Work instruction: Retype the lines of the rows below word for word, starting at the beginning of the rows and ending at the line that contains "varying price tags", with both ends included. Leave the pictures out of your answer.

START Data excerpts

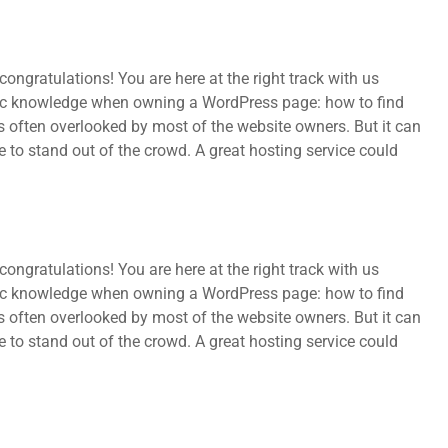
ongratulations! You are here at the right track with us
sic knowledge when owning a WordPress page: how to find
s often overlooked by most of the website owners. But it can
e to stand out of the crowd. A great hosting service could
ongratulations! You are here at the right track with us
sic knowledge when owning a WordPress page: how to find
s often overlooked by most of the website owners. But it can
e to stand out of the crowd. A great hosting service could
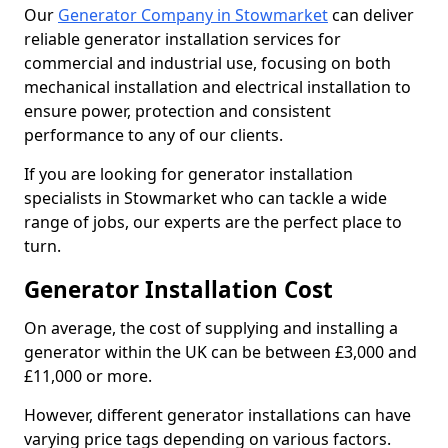
Our
Generator Company in Stowmarket
can deliver
reliable generator installation services for
commercial and industrial use, focusing on both
mechanical installation and electrical installation to
ensure power, protection and consistent
performance to any of our clients.
If you are looking for generator installation
specialists in Stowmarket who can tackle a wide
range of jobs, our experts are the perfect place to
turn.
Generator Installation Cost
On average, the cost of supplying and installing a
generator within the UK can be between £3,000 and
£11,000 or more.
However, different generator installations can have
varying price tags depending on various factors.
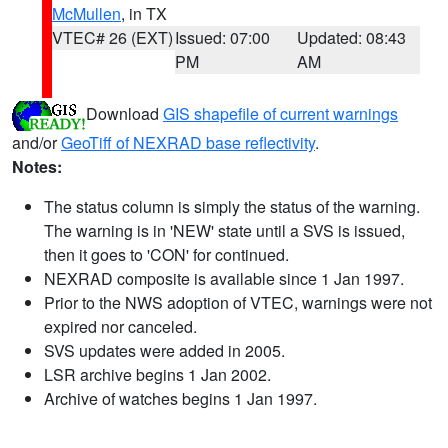
McMullen
, in TX
VTEC# 26 (EXT)
Issued: 07:00
Updated: 08:43
PM
AM
Download
GIS shapefile of current warnings
and/or
GeoTiff of NEXRAD base reflectivity
.
Notes:
The status column is simply the status of the warning.
The warning is in 'NEW' state until a SVS is issued,
then it goes to 'CON' for continued.
NEXRAD composite is available since 1 Jan 1997.
Prior to the NWS adoption of VTEC, warnings were not
expired nor canceled.
SVS updates were added in 2005.
LSR archive begins 1 Jan 2002.
Archive of watches begins 1 Jan 1997.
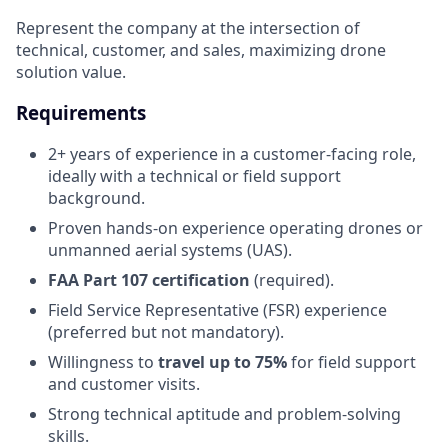
Represent the company at the intersection of
technical, customer, and sales, maximizing drone
solution value.
Requirements
2+ years of experience in a customer-facing role,
ideally with a technical or field support
background.
Proven hands-on experience operating drones or
unmanned aerial systems (UAS).
FAA Part 107 certification
(required).
Field Service Representative (FSR) experience
(preferred but not mandatory).
Willingness to
travel up to
75%
for field support
and customer visits.
Strong technical aptitude and problem-solving
skills.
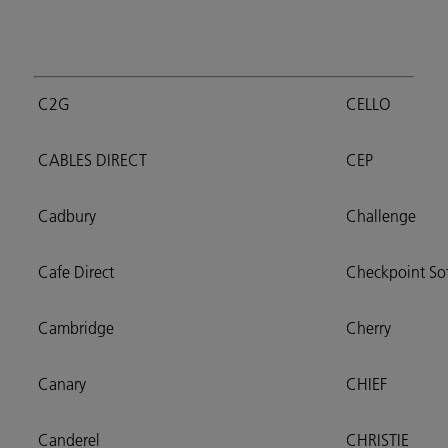
C2G
CELLO
CABLES DIRECT
CEP
Cadbury
Challenge
Cafe Direct
Checkpoint So
Cambridge
Cherry
Canary
CHIEF
Canderel
CHRISTIE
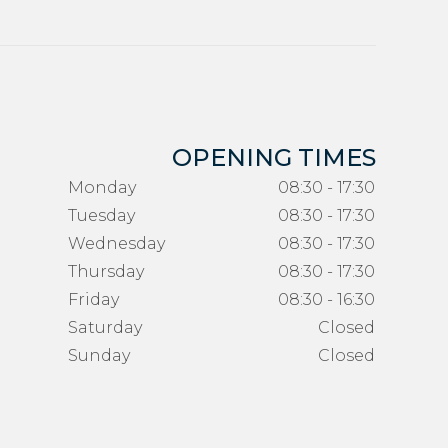
OPENING TIMES
Monday
08:30 - 17:30
Tuesday
08:30 - 17:30
Wednesday
08:30 - 17:30
Thursday
08:30 - 17:30
Friday
08:30 - 16:30
Saturday
Closed
Sunday
Closed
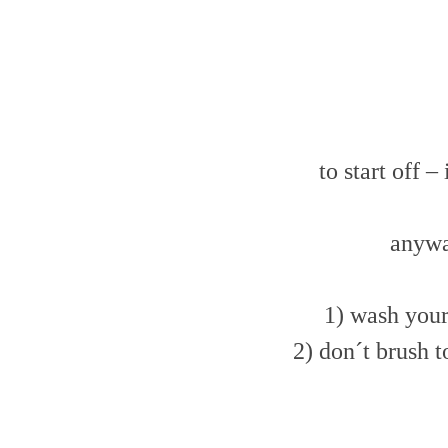
to start off 
anywa
1) wash your 
2) don´t brush t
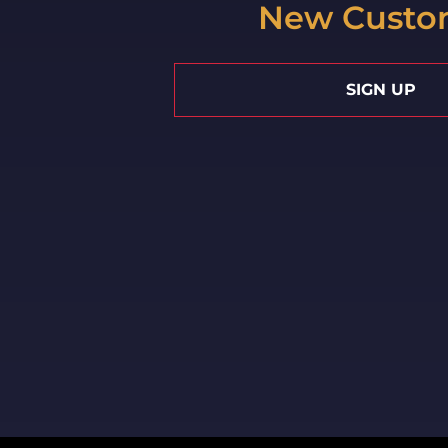
New Custo
SIGN UP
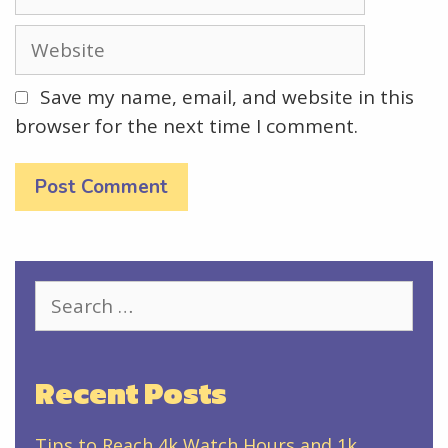
Website
Save my name, email, and website in this
browser for the next time I comment.
Search
for:
Recent Posts
Tips to Reach 4k Watch Hours and 1k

END Data excerpts

Completed exercise:
ongratulations! You are here at the right track with us
sic knowledge when owning a WordPress page: how to find
s often overlooked by most of the website owners. But it can
e to stand out of the crowd. A great hosting service could
ongratulations! You are here at the right track with us
sic knowledge when owning a WordPress page: how to find
s often overlooked by most of the website owners. But it can
e to stand out of the crowd. A great hosting service could
Our
Generator Company in Stowmarket
can deliver
reliable generator installation services for
commercial and industrial use, focusing on both
mechanical installation and electrical installation to
ensure power, protection and consistent
performance to any of our clients.
If you are looking for generator installation
specialists in Stowmarket who can tackle a wide
range of jobs, our experts are the perfect place to
turn.
Generator Installation Cost
On average, the cost of supplying and installing a
generator within the UK can be between £3,000 and
£11,000 or more.
However, different generator installations can have
varying price tags depending on various factors.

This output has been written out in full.